**** Excerpt

In her next chapter, "Two Accounts of the Grimms' Tales: The Folk as Creator, the Book as Source," she again rehashes what folklorists and literary critics have been discussing and have known for the past forty years. There's nothing new in this chapter except a vitriolic attack on the poor Brothers Grimm, or should I say, Wilhelm, for he was the brother most responsible for editing the Grimms' Children's and Household Tales, from 1819 onward. Bottigheimer makes a great deal out of the fact that many of the Grimms' informants were from the middle class or could read and that the Brothers somewhat idealized the German folk, a view that was carried on and maintained by German folklorists in the twentieth century and scholars from other countries. However, this does not discount the fact that most if not all of the Grimms' tales have oral sources and most can be traced to other countries and other collections of folklorists in other countries. Whether the Grimms' conception of the folk was right or wrong, they were responsible for the significant collecting of oral tales in Europe throughout the nineteenth century, and Bottigheimer does not give them credit for their endeavors to encourage learned people to pay more attention to non-literate people and their beliefs, rituals, and customs. Instead, she makes such demeaning remarks as: "The Grimms themselves were poor judges of the folk that they claimed to be the pure creators of and the uncontaminated disseminators of oral narrative. In the years of their collecting for the first volume of the First Edition, Wilhelm and Jacob must have been remarkably ignorant about Germany's folk. Despite the personal poverty of their adolescent years in Cassel, they had passed their childhood among Hesse-Cassel's privileged and had spent their early manhood in libraries and archives, and, when ill health forced it, in spas. Unworldly, inexperienced, and like the tales they recorded, generally innocent of sexual knowledge, they were personally naive about the peasantry's earthly world. Thus it is not surprising that they projected the simplicity with which they were personally familiar onto the tales they were collecting, and beyond them, to the folk they believed in."23
Bottigheimer assumes that she knows more about the German people than the Grimms did, and this puts her in the authoritative position to judge them and their relationship to the people. Perhaps she should read the letters that the Brothers exchanged between themselves and the recent biography by Stefan Martus to obtain a better understanding of the Grimms.24 The Brothers were not the total bookworms and naive dreamers that she makes them out to be. They were not interested in mixing with and catering to the upper classes and always had contact with people both from the lower and upper classes. It is true that they were very diligent students, but they also were down-to-earth and knew that they had to work hard to support their family after their father's early death. Only one brother, Wilhelm, went to a health spa in Halle, not a luxurious spa attended by both Brothers as Bottigheimer suggests. Jacob travelled to Vienna and then to Paris and saw the ravages of war and its effect on the common people and wrote about them. The Brothers knew more about sex and bawdy jokes than Bottigheimer pretends, and the tales—among them many tales about soldiers—they collected do in part reflect the "earthly world" about which Bottigheimer seems to know very little.

********

=== About this task ===
Translate this sentence from the excerpt on the Brothers Grimm into French: "The Brothers were not the total bookworms and naive dreamers that she makes them out to be." The data below comes from a separate source.

**** Material provided

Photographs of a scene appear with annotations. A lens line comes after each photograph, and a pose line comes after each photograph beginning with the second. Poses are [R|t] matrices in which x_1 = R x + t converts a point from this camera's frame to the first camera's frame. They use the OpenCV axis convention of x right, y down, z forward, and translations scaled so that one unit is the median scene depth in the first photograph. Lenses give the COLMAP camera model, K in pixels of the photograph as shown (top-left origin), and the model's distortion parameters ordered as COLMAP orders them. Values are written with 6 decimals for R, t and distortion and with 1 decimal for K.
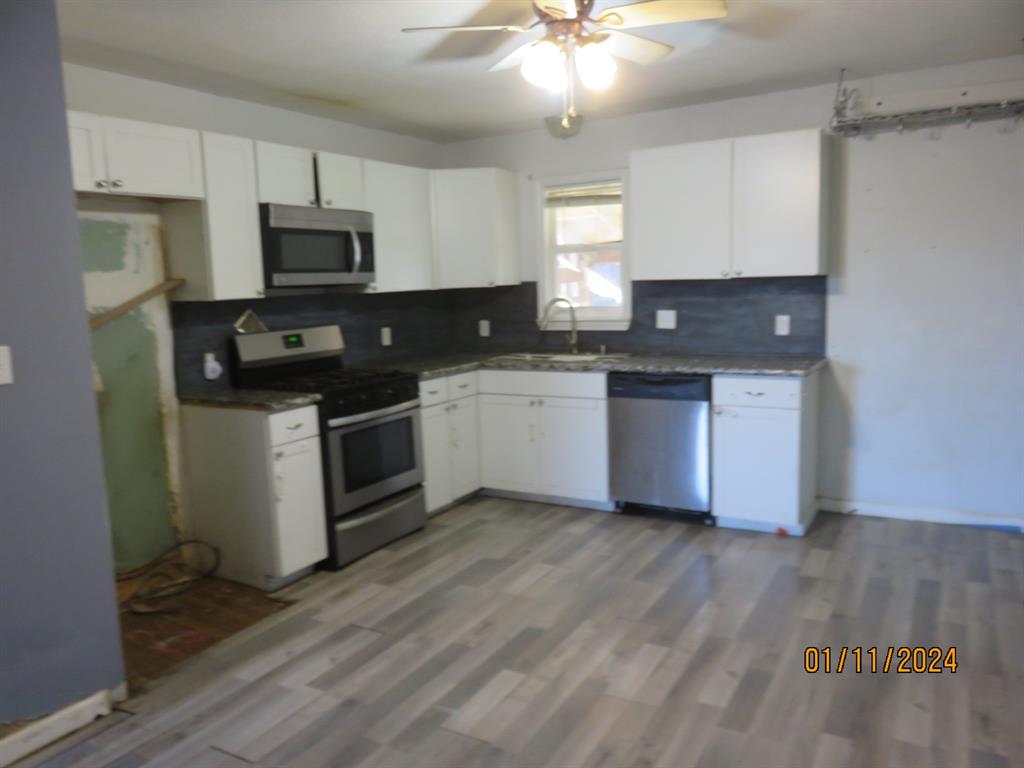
lens RADIAL K [[770.6, 0, 510.4], [0, 770.6, 379.9], [0, 0, 1]] dist [-0.008320, -0.005449]
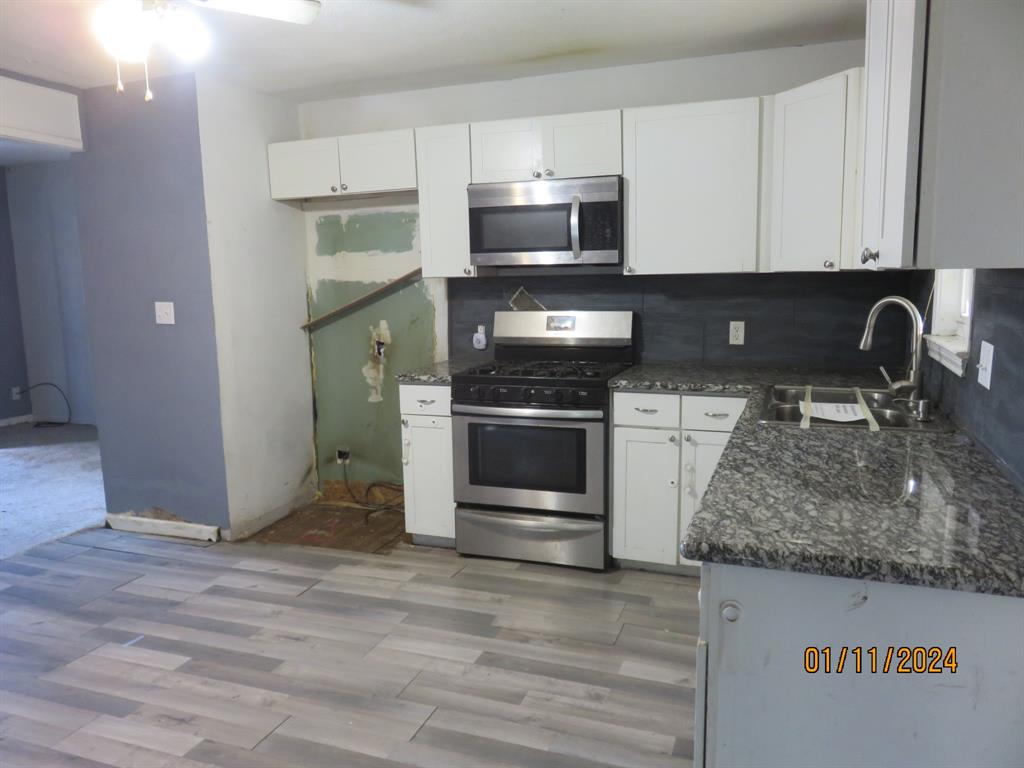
lens RADIAL K [[770.6, 0, 513.9], [0, 770.6, 379.8], [0, 0, 1]] dist [-0.008320, -0.005449]
pose [[0.177459, 0.169995, -0.969335, 0.783852], [-0.113492, 0.981932, 0.151426, -0.146673], [0.977562, 0.083139, 0.193545, 0.946350]]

********

=== Task solution ===
Les Frères n'étaient pas les parfaits rats de bibliothèque et les rêveurs naïfs qu'elle dépeint.